◆ ACTIVITY 1 ◆
Write out the Gillibrand article in full, word for word.

◆ TEXT SHOWN ◆
Stop Punishing Kirsten Gillibrand For Al Franken’s Mistakes

Sen. Kirsten Gillibrand (D-N.Y.) has long been rumored to hold presidential ambitions. She was, for a time, seen as the heir apparent to Hillary Clinton, whose Senate seat she inherited. She has a reputation as a standout progressive ― she voted “no” on more of President Donald Trump’s appointees than any other Senate Democrat, and has been ahead of the curve on issues like paid family leave. She’s also an outspoken feminist, which ought to serve her well in an era of widespread hunger for progressive, female leadership.

Yet, headed into 2020, any mention of a Gillibrand presidential candidacy typically comes with the assurance that she is doomed. In August, HuffPost reported that powerful Democratic Party donors and other party tastemakers saw Gillibrand as guilty of ruining the political career of former Minnesota Sen. Al Franken. This week, Politico reported Gillibrand is being blackballed by those same donors after she called for Franken’s resignation in the wake of accusations (and photographic evidence) of sexual misconduct.

◆ EXERCISE INPUT ◆

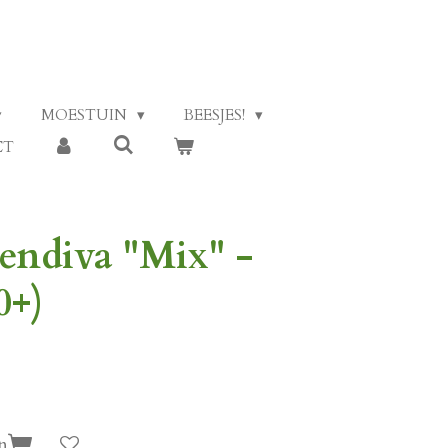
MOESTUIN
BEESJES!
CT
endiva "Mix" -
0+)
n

--

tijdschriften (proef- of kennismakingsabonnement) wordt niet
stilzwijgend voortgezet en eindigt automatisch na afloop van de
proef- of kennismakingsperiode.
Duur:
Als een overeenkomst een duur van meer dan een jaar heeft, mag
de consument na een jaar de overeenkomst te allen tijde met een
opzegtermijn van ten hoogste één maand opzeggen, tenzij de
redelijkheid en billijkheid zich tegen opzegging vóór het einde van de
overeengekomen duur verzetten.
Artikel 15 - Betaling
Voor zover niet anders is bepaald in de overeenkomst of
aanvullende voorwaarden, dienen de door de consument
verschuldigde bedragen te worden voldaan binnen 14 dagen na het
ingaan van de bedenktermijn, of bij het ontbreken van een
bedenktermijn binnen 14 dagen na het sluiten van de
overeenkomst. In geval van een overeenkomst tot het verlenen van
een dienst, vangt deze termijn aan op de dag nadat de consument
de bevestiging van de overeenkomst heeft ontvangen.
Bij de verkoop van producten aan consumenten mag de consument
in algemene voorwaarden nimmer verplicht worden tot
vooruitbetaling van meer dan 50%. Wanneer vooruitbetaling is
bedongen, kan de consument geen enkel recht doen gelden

◆ ACTIVITY 2 ◆
In the records, swap "overeenkomst" for "contract" in the lines beginning with the line containing "tijdschriften (proef- of" and continuing through the line containing "bedongen, kan de", leaving everything else unchanged. Return only those lines.

◆ RESULT 1 ◆
Stop Punishing Kirsten Gillibrand For Al Franken’s Mistakes

Sen. Kirsten Gillibrand (D-N.Y.) has long been rumored to hold presidential ambitions. She was, for a time, seen as the heir apparent to Hillary Clinton, whose Senate seat she inherited. She has a reputation as a standout progressive ― she voted “no” on more of President Donald Trump’s appointees than any other Senate Democrat, and has been ahead of the curve on issues like paid family leave. She’s also an outspoken feminist, which ought to serve her well in an era of widespread hunger for progressive, female leadership.

Yet, headed into 2020, any mention of a Gillibrand presidential candidacy typically comes with the assurance that she is doomed. In August, HuffPost reported that powerful Democratic Party donors and other party tastemakers saw Gillibrand as guilty of ruining the political career of former Minnesota Sen. Al Franken. This week, Politico reported Gillibrand is being blackballed by those same donors after she called for Franken’s resignation in the wake of accusations (and photographic evidence) of sexual misconduct.

◆ RESULT 2 ◆
tijdschriften (proef- of kennismakingsabonnement) wordt niet
stilzwijgend voortgezet en eindigt automatisch na afloop van de
proef- of kennismakingsperiode.
Duur:
Als een contract een duur van meer dan een jaar heeft, mag
de consument na een jaar de contract te allen tijde met een
opzegtermijn van ten hoogste één maand opzeggen, tenzij de
redelijkheid en billijkheid zich tegen opzegging vóór het einde van de
overeengekomen duur verzetten.
Artikel 15 - Betaling
Voor zover niet anders is bepaald in de contract of
aanvullende voorwaarden, dienen de door de consument
verschuldigde bedragen te worden voldaan binnen 14 dagen na het
ingaan van de bedenktermijn, of bij het ontbreken van een
bedenktermijn binnen 14 dagen na het sluiten van de
contract. In geval van een contract tot het verlenen van
een dienst, vangt deze termijn aan op de dag nadat de consument
de bevestiging van de contract heeft ontvangen.
Bij de verkoop van producten aan consumenten mag de consument
in algemene voorwaarden nimmer verplicht worden tot
vooruitbetaling van meer dan 50%. Wanneer vooruitbetaling is
bedongen, kan de consument geen enkel recht doen gelden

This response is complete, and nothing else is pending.